Collected data entries
*** Begin section ***

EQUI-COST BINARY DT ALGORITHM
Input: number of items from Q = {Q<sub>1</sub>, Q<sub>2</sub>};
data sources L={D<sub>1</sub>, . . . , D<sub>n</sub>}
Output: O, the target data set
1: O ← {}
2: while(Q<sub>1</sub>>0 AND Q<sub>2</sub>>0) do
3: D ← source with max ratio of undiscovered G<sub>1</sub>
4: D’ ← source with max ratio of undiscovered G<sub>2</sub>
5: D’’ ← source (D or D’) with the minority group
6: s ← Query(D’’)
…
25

*** End section ***
*** Begin section ***

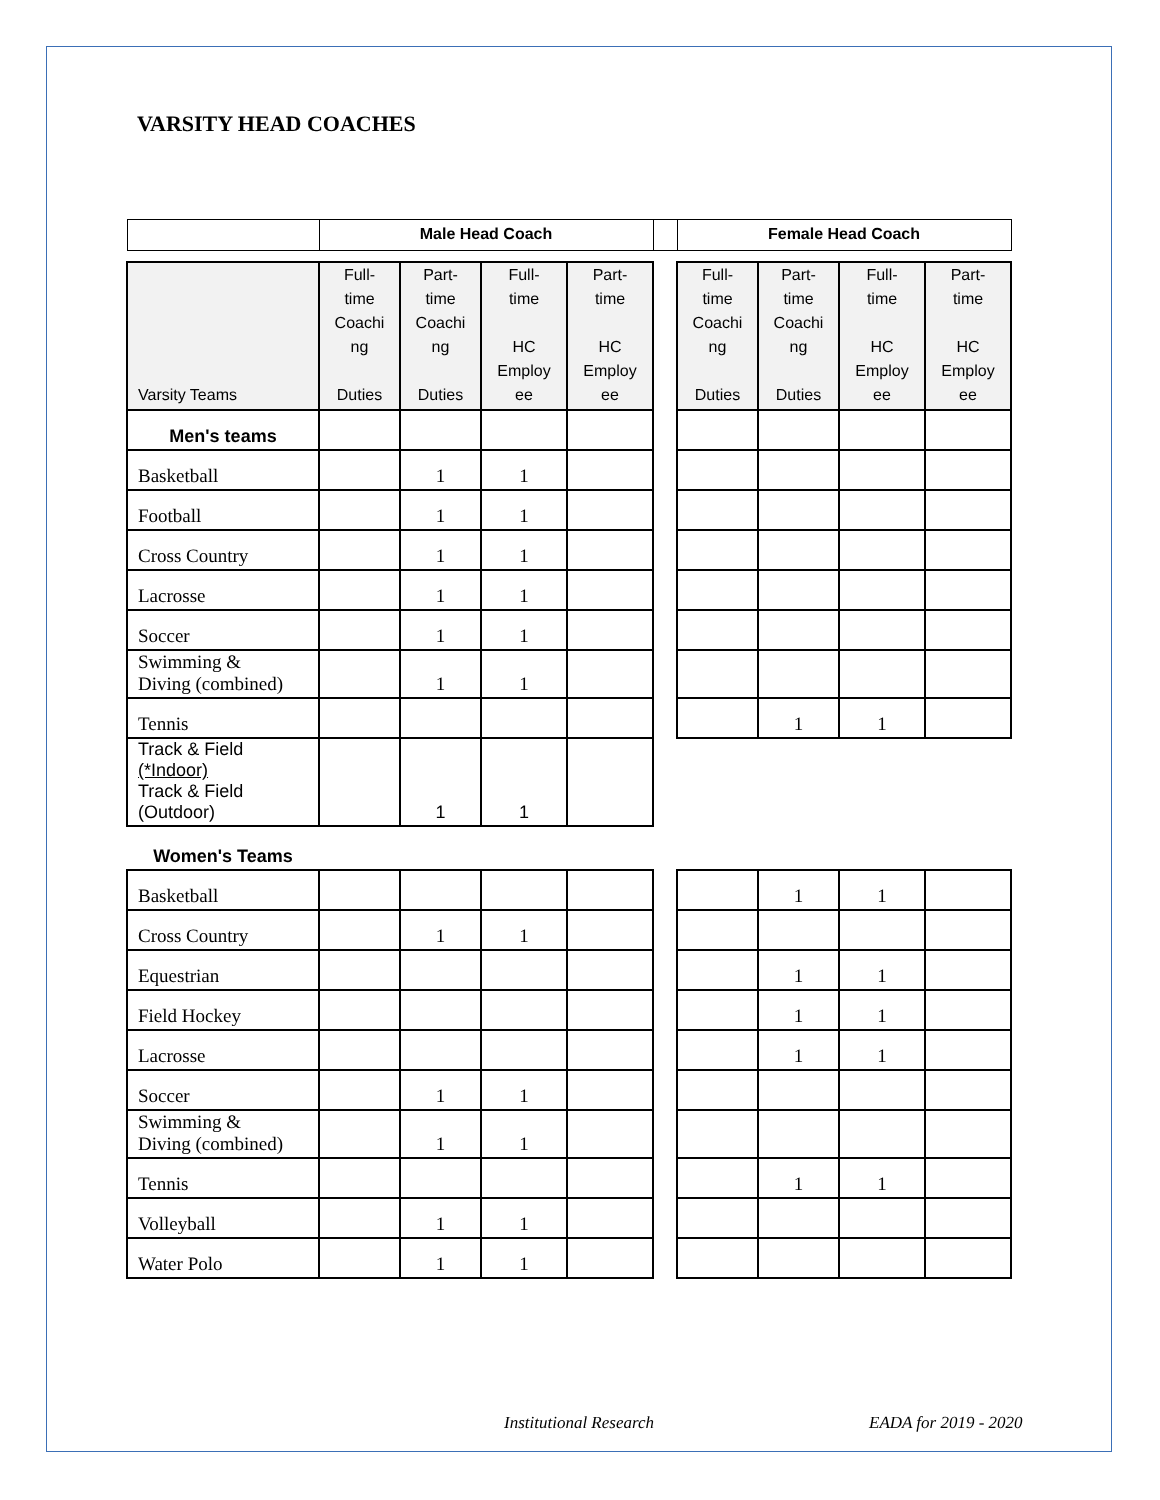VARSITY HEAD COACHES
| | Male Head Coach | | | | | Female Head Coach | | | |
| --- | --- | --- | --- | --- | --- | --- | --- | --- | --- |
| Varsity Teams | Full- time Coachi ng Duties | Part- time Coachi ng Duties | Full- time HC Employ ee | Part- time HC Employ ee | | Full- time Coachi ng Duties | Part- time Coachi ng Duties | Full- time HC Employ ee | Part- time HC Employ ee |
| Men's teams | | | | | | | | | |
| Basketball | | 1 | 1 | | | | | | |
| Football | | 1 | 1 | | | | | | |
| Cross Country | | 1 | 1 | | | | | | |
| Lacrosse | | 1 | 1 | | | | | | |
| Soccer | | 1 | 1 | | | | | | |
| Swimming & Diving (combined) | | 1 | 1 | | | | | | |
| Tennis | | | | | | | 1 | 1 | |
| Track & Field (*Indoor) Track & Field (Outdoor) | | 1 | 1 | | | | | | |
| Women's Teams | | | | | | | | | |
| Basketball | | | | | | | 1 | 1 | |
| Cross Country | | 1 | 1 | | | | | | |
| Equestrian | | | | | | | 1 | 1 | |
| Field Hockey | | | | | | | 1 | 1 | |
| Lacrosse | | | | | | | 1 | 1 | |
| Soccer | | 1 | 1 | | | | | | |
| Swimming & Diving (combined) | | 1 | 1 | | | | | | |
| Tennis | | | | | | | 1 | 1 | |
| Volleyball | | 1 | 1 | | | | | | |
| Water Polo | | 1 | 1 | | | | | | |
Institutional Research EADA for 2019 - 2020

*** End section ***
*** Begin section ***

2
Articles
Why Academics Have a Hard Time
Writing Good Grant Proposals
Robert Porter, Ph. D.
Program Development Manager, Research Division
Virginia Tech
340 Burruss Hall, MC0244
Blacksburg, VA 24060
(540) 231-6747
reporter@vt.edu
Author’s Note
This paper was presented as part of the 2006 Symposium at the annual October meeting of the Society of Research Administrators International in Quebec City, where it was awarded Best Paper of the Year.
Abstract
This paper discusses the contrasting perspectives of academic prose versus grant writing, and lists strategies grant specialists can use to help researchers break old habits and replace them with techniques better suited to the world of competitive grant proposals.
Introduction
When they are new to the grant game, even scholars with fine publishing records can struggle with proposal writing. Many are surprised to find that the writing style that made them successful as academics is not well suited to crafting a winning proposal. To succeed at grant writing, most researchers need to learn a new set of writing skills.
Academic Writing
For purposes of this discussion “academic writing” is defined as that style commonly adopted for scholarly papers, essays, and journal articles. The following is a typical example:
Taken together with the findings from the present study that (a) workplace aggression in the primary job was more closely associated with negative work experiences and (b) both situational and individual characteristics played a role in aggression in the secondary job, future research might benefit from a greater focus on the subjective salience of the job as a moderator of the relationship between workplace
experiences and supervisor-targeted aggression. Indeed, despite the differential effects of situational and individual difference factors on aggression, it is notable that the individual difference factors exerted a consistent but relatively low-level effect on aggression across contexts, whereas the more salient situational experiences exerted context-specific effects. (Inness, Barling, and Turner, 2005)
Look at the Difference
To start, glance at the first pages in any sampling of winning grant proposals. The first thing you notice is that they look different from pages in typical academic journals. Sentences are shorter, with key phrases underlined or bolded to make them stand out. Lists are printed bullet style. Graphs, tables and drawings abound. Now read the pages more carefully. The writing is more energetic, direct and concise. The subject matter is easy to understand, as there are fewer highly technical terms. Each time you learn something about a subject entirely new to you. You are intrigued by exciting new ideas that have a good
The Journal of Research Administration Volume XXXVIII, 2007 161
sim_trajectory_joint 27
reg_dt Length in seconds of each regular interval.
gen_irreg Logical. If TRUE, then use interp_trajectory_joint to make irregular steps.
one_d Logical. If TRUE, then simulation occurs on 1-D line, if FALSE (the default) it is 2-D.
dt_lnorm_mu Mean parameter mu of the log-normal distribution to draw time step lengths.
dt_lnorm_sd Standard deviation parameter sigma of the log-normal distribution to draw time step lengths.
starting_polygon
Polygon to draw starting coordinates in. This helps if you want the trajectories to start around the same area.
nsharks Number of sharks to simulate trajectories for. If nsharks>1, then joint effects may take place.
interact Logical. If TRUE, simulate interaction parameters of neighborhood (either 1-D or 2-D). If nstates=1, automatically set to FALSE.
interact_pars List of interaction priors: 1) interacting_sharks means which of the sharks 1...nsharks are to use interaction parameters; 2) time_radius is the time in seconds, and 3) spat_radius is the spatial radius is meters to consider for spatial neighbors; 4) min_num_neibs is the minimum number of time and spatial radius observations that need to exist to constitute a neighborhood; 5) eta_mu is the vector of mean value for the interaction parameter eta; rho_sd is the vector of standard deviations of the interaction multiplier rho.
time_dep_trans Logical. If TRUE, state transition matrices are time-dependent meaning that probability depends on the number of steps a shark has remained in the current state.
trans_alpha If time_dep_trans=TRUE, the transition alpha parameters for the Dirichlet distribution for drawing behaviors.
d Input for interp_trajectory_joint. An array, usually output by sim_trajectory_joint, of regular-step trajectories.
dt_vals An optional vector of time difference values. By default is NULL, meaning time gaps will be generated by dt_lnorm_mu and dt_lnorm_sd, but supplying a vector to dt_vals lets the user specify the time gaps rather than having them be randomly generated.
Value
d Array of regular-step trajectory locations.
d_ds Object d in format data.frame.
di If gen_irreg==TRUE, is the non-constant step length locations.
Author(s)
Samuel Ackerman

*** End section ***

Work task :: Would you please copy exactly the part of the entries above that begins at the line containing "Program Development Manager, Research" and ends at the line containing "Introduction", both lines included?

Exercise answer ::
Program Development Manager, Research Division
Virginia Tech
340 Burruss Hall, MC0244
Blacksburg, VA 24060
(540) 231-6747
reporter@vt.edu
Author’s Note
This paper was presented as part of the 2006 Symposium at the annual October meeting of the Society of Research Administrators International in Quebec City, where it was awarded Best Paper of the Year.
Abstract
This paper discusses the contrasting perspectives of academic prose versus grant writing, and lists strategies grant specialists can use to help researchers break old habits and replace them with techniques better suited to the world of competitive grant proposals.
Introduction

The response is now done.